I use it in a very 'minimal view' mode, but I like it a lot.

Re:Any happy CDN CloudFlare client around?

[CustomSolvers2]

Give Crimson Editor (CEdeit) a try, it's a lot like Notepad++ but it does a few extra things like bracket-matching, keyword highlighting some other handy stuff

Notepad++ does all these things since long time ago. Perhaps you should re-try it :)

Re:C strikes again

Are you denying that calloc can be used everywhere malloc can be used?

On the C Abstract Machine, it can. In the real world (and especially in needlessly linux-specific code), calloc can be^Wappear so much faster. If you allocate a buffer and rely on access being fast right away, calloc might come around and bite you in the ass because of the COW semantics that linux' calloc seems to have.
So using calloc instead of malloc could in theory break some pseudo realtime things.

That said, the inverse is not true, i.e. you cannot necessarily replace your every calloc with a malloc+memset. I'll leave it as an exercise to you to find out why. Shouldn't take all too long, given that you appear highly competent at C.

Are you denying calloc has the beneficial side effect of returning a pointer to zero filled memory?

Side effect? You can not be serious. Yes, it gives you a pointer. No, the memory isn't necessarily zero-filled, or exists in the first place until you first hit it.

Or are you simply a stupid fucking snowflake who objects to crude humor?

Of course I object to crude humor, but what does that have to do with anything? I'm objecting to idiots, which often makes me reply on /. Like here.

Re:C strikes again

[boa]

If you're a gambler, you could use malloc everywhere and initialize nothing and accept the fuckups that happen with uninitialized memory, or you can be a responsible coder and use memset everywhere, but wait, since "responsible" and "coder" are contradictory, why use malloc and memset when you can use calloc which explicitly allocates from zero filled memory, so you can maintain your reputation as a badass rockstar who doesn't give a shit about initializing anything, ever!

Calloc! The drop in replacement for malloc that makes your code safer while also making it look like no fucks were given!

Sometimes, initializing memory -- just for the sake of initialization -- creates or hides errors. This includes, but is not limited to, allocated memory. For example, Valgrind will not be able to detect reads of uninitialized data if all data always is set to 0. Valgrind is an extremely powerful tool which can track down really obscure bugs, so it's wise to play ball with Valgrind.

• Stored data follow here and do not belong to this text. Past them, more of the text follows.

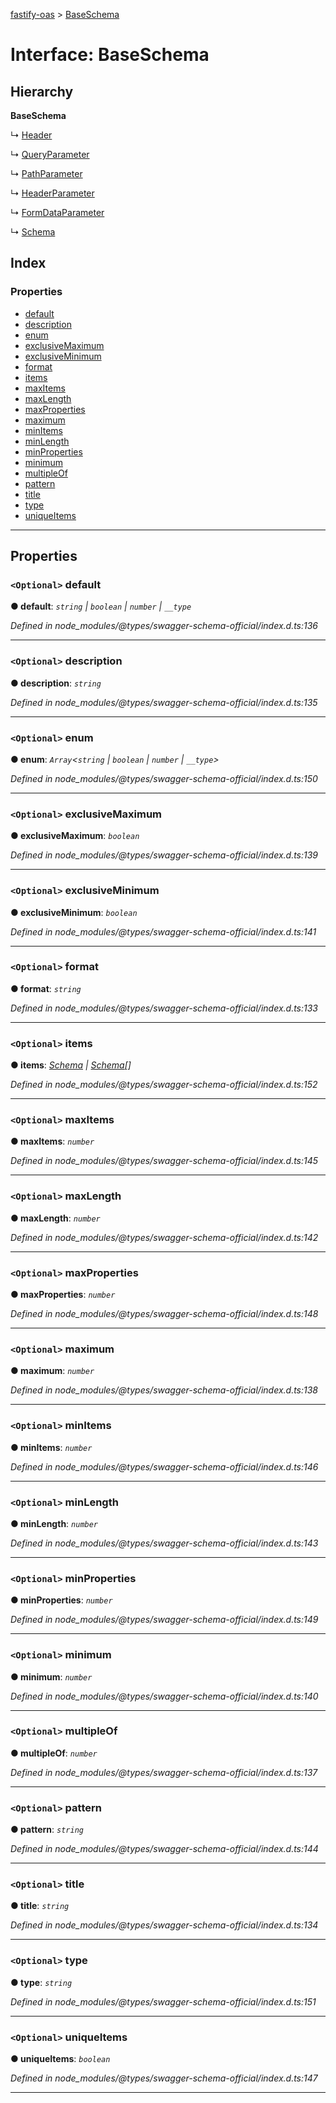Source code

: [fastify-oas](../README.md) > [BaseSchema](../interfaces/baseschema.md)

# Interface: BaseSchema

## Hierarchy

**BaseSchema**

↳  [Header](header.md)

↳  [QueryParameter](queryparameter.md)

↳  [PathParameter](pathparameter.md)

↳  [HeaderParameter](headerparameter.md)

↳  [FormDataParameter](formdataparameter.md)

↳  [Schema](schema.md)

## Index

### Properties

* [default](baseschema.md#default)
* [description](baseschema.md#description)
* [enum](baseschema.md#enum)
* [exclusiveMaximum](baseschema.md#exclusivemaximum)
* [exclusiveMinimum](baseschema.md#exclusiveminimum)
* [format](baseschema.md#format)
* [items](baseschema.md#items)
* [maxItems](baseschema.md#maxitems)
* [maxLength](baseschema.md#maxlength)
* [maxProperties](baseschema.md#maxproperties)
* [maximum](baseschema.md#maximum)
* [minItems](baseschema.md#minitems)
* [minLength](baseschema.md#minlength)
* [minProperties](baseschema.md#minproperties)
* [minimum](baseschema.md#minimum)
* [multipleOf](baseschema.md#multipleof)
* [pattern](baseschema.md#pattern)
* [title](baseschema.md#title)
* [type](baseschema.md#type)
* [uniqueItems](baseschema.md#uniqueitems)

---

## Properties

<a id="default"></a>

### `<Optional>` default

**● default**: *`string` \| `boolean` \| `number` \| `__type`*

*Defined in node_modules/@types/swagger-schema-official/index.d.ts:136*

___
<a id="description"></a>

### `<Optional>` description

**● description**: *`string`*

*Defined in node_modules/@types/swagger-schema-official/index.d.ts:135*

___
<a id="enum"></a>

### `<Optional>` enum

**● enum**: *`Array`<`string` \| `boolean` \| `number` \| `__type`>*

*Defined in node_modules/@types/swagger-schema-official/index.d.ts:150*

___
<a id="exclusivemaximum"></a>

### `<Optional>` exclusiveMaximum

**● exclusiveMaximum**: *`boolean`*

*Defined in node_modules/@types/swagger-schema-official/index.d.ts:139*

___
<a id="exclusiveminimum"></a>

### `<Optional>` exclusiveMinimum

**● exclusiveMinimum**: *`boolean`*

*Defined in node_modules/@types/swagger-schema-official/index.d.ts:141*

___
<a id="format"></a>

### `<Optional>` format

**● format**: *`string`*

*Defined in node_modules/@types/swagger-schema-official/index.d.ts:133*

___
<a id="items"></a>

### `<Optional>` items

**● items**: *[Schema](schema.md) \| [Schema](schema.md)[]*

*Defined in node_modules/@types/swagger-schema-official/index.d.ts:152*

___
<a id="maxitems"></a>

### `<Optional>` maxItems

**● maxItems**: *`number`*

*Defined in node_modules/@types/swagger-schema-official/index.d.ts:145*

___
<a id="maxlength"></a>

### `<Optional>` maxLength

**● maxLength**: *`number`*

*Defined in node_modules/@types/swagger-schema-official/index.d.ts:142*

___
<a id="maxproperties"></a>

### `<Optional>` maxProperties

**● maxProperties**: *`number`*

*Defined in node_modules/@types/swagger-schema-official/index.d.ts:148*

___
<a id="maximum"></a>

### `<Optional>` maximum

**● maximum**: *`number`*

*Defined in node_modules/@types/swagger-schema-official/index.d.ts:138*

___
<a id="minitems"></a>

### `<Optional>` minItems

**● minItems**: *`number`*

*Defined in node_modules/@types/swagger-schema-official/index.d.ts:146*

___
<a id="minlength"></a>

### `<Optional>` minLength

**● minLength**: *`number`*

*Defined in node_modules/@types/swagger-schema-official/index.d.ts:143*

___
<a id="minproperties"></a>

### `<Optional>` minProperties

**● minProperties**: *`number`*

*Defined in node_modules/@types/swagger-schema-official/index.d.ts:149*

___
<a id="minimum"></a>

### `<Optional>` minimum

**● minimum**: *`number`*

*Defined in node_modules/@types/swagger-schema-official/index.d.ts:140*

___
<a id="multipleof"></a>

### `<Optional>` multipleOf

**● multipleOf**: *`number`*

*Defined in node_modules/@types/swagger-schema-official/index.d.ts:137*

___
<a id="pattern"></a>

### `<Optional>` pattern

**● pattern**: *`string`*

*Defined in node_modules/@types/swagger-schema-official/index.d.ts:144*

___
<a id="title"></a>

### `<Optional>` title

**● title**: *`string`*

*Defined in node_modules/@types/swagger-schema-official/index.d.ts:134*

___
<a id="type"></a>

### `<Optional>` type

**● type**: *`string`*

*Defined in node_modules/@types/swagger-schema-official/index.d.ts:151*

___
<a id="uniqueitems"></a>

### `<Optional>` uniqueItems

**● uniqueItems**: *`boolean`*

*Defined in node_modules/@types/swagger-schema-official/index.d.ts:147*

___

Another example may be to initialize a local variable to some default value, blocking the compiler from emitting a proper warning.

Re:What cloud

[Ash-Fox]

All "cloud" means is literally SOMEONE ELSES COMPUTER

But I run my own cloud, so, no it doesn't. Stop lying.

Re:just STOP using C already!

[JustAnotherOldGuy]

It's hilarious because cloudflare is a pretty strong advocate of Go

I can't believe they didn't use Rust or Malbolge or Visual Basic.

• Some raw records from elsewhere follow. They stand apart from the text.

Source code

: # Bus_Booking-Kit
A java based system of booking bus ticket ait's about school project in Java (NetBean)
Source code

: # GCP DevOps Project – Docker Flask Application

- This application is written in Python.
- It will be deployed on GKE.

As a career security professional, I'm not too wor

[raymorris]

Part of what I do for a living, and have done for many years, is evaluate these kinds of vulnerabilities. This could have been really, really bad, a major story. Certainly it would be a big deal if all of the following were true:

If the issue existed for a long time.
If the bad guys knew about it before it was fixed.
If it affected sites that had something vaguely resembling valid html.
If it could have leaked tls/ssl keys.

In the security field, we have a mostly objective scoring system called CVSS which gives a numeric score to how bad the risk is. This scores high enough that it needed to be fixed right away - and it was fixed right away, probably before any bad guys knew about it.

Given the details of the issue, and how it was handled by first Google and then Cloudflare, I don't think it's the biggest story of the year. Cloudflare fixed it within hours and got cached copies of affected pages removed from search engine caches. All evidence indicates this was done before any bad guys were aware of the issue. I'm not too concerned. That's my professional opinion. My opinion would be different if it were left unfixed for six years after it was publicly known, then half fixed for six more years (looking at you, Microsoft).